Web 2.0 is built on primarily two technologies: AJAX and RSS. AJAX is used to develop interactive, real-time applications while RSS is primarily used as for integration and syndication. Import a feed, share a feed, drag-n-drop a gadget, widget, or component. It's all RSS (XML) today.
It's further becoming a requirement of Web 2.0 sites that they provide some sort of API through which developers can write add-on applications. Twitter, Tumblr, Facebook. They all offer APIs that are quite heavily used at this time and startups are following suit. Other sites offer richer media, like video or slideware, that can be embedded in blogs and web sites but that is still served from the provider's site.
It's no wonder, then, that sites like Twitter have a hard time scaling up to meet demand. Capacity planning is no longer primarily concerned with "hits" in the traditional sense of users simply loading pages in a browser and visiting a set of pages.
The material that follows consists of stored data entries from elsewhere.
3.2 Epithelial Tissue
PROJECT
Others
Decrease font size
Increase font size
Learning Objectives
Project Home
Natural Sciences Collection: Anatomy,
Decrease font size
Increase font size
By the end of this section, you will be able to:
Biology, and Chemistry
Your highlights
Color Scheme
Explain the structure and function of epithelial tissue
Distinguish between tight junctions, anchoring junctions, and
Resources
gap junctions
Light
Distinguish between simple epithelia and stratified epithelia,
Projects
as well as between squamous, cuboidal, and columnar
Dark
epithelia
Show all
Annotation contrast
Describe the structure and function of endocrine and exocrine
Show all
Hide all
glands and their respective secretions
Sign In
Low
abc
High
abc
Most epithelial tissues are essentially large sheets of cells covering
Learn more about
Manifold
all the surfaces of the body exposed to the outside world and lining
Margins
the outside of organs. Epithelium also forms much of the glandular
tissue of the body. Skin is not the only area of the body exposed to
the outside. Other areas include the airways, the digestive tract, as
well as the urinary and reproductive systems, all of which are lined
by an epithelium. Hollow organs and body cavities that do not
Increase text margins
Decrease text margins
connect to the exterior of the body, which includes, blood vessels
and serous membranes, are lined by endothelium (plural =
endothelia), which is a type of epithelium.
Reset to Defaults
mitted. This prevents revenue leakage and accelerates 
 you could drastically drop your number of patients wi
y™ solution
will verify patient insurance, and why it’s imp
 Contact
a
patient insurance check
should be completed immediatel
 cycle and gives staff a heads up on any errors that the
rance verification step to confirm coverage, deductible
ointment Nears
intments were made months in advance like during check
Capacity planners now have to consider hits and application flows from multiple sources - all with slightly different performance profiles and usage characteristics.
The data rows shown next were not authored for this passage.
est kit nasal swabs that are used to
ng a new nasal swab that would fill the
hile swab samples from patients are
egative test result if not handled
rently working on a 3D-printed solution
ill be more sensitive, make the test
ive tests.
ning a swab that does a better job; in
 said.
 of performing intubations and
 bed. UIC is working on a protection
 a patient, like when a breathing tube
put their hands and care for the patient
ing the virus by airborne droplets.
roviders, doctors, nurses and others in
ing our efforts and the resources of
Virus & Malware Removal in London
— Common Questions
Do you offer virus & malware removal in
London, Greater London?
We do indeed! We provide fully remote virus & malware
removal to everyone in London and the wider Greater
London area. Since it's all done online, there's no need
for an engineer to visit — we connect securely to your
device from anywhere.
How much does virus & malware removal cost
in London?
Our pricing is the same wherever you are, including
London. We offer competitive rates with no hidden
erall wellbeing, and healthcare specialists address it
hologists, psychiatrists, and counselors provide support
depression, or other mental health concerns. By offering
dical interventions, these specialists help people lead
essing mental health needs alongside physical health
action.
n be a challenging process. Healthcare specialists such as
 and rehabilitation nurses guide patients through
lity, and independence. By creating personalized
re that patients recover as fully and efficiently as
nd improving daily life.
A user can no longer be equated to a "hit". It's not possible today to predict usage patterns based simply on the number of users. Capacity can't be determined by asking, "If all 60,000 of our users hit the site at once, can we handle it?" because it's not just your 60,000 users you have to serve, it's 60,000 users in addition to a plethora of sites integrated with yours and their users. And that may be information you can't get, or that it just isn't possible to know.
It's All About the Architecture
Scalability is quickly becoming an architectural exercise. Just as a house can't stand for long if it's not properly architected, neither can a web site. Application scalability, performance, and reliability today is just as much reliant on architecture of its infrastructure as it is its design and implementation.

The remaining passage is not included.